Pictures aside, the data must be reproduced exactly.

— Data section —

========

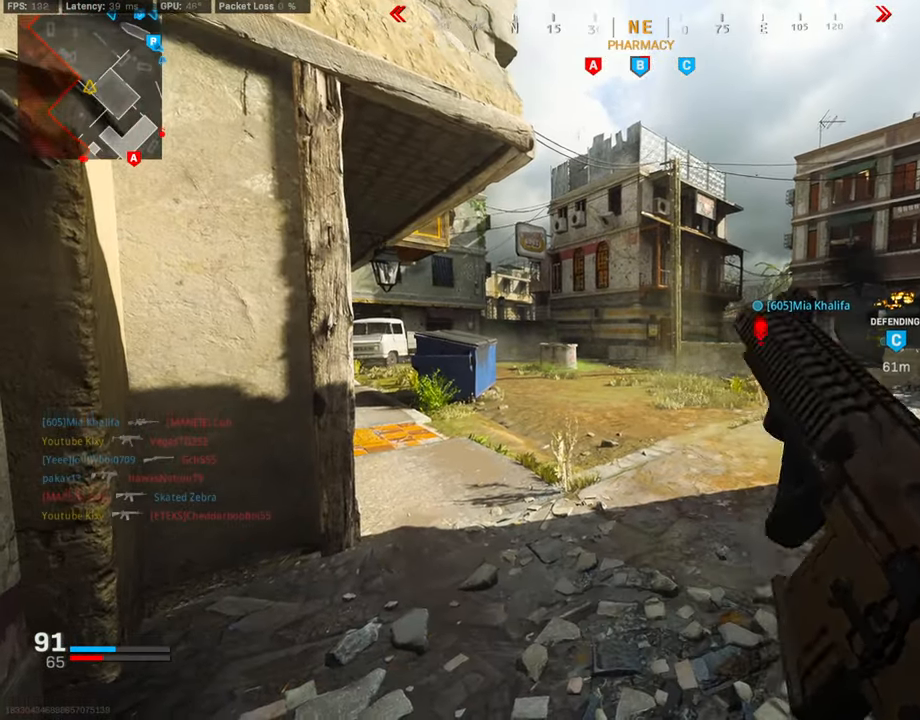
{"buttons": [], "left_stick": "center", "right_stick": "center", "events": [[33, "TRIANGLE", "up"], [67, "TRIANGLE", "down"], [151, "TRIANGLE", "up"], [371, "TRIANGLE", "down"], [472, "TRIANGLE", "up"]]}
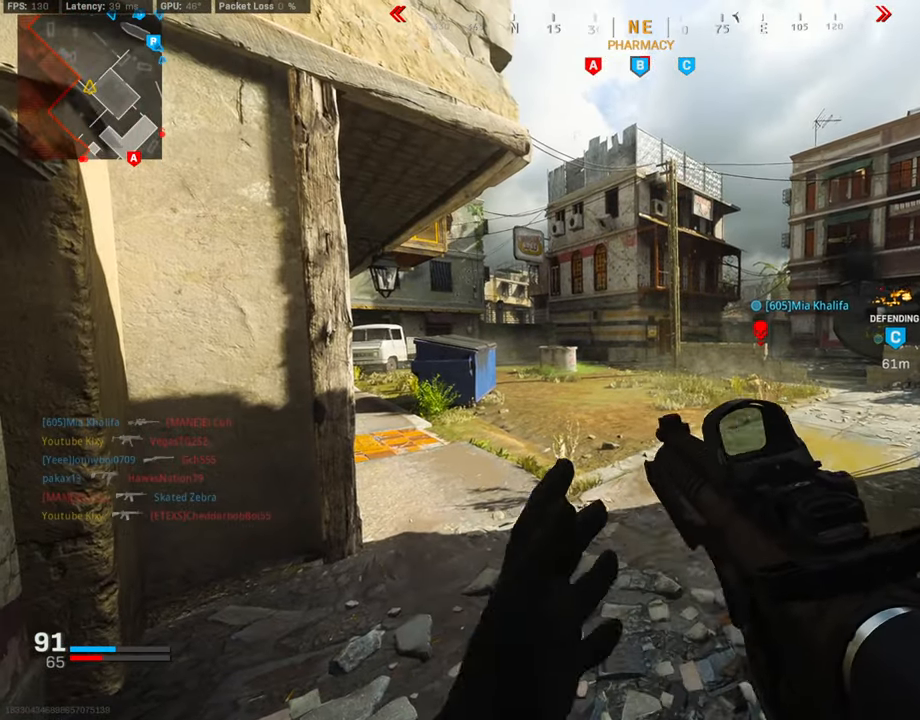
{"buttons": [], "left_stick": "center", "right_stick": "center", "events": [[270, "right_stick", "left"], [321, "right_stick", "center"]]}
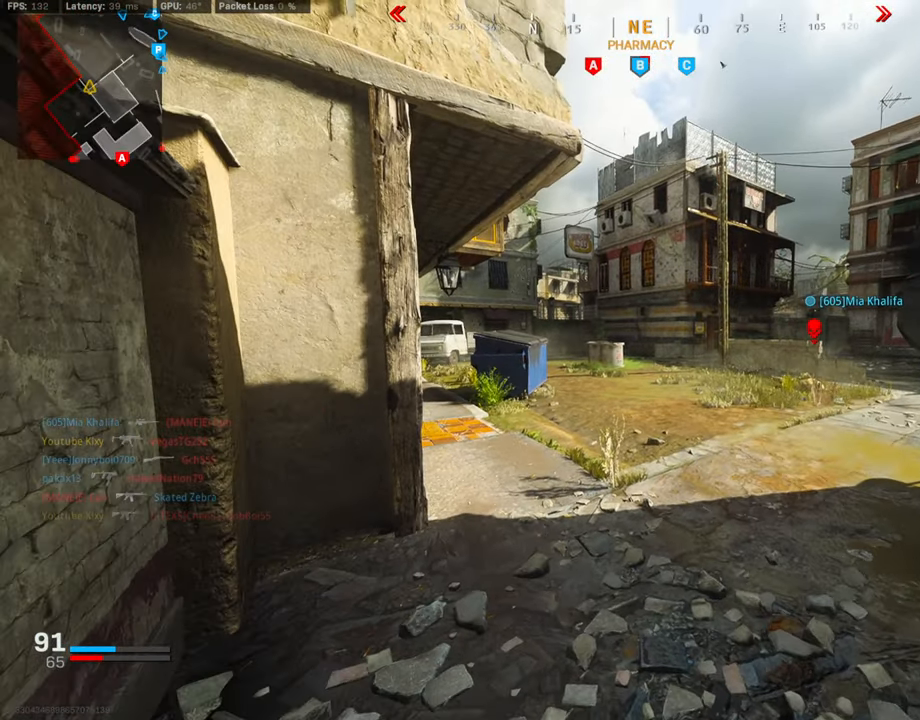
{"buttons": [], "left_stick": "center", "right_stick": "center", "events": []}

========

— Answer space —
{"buttons": [], "left_stick": "center", "right_stick": "center", "events": [[33, "TRIANGLE", "up"], [67, "TRIANGLE", "down"], [151, "TRIANGLE", "up"], [371, "TRIANGLE", "down"], [472, "TRIANGLE", "up"]]}
{"buttons": [], "left_stick": "center", "right_stick": "center", "events": [[270, "right_stick", "left"], [321, "right_stick", "center"]]}
{"buttons": [], "left_stick": "center", "right_stick": "center", "events": []}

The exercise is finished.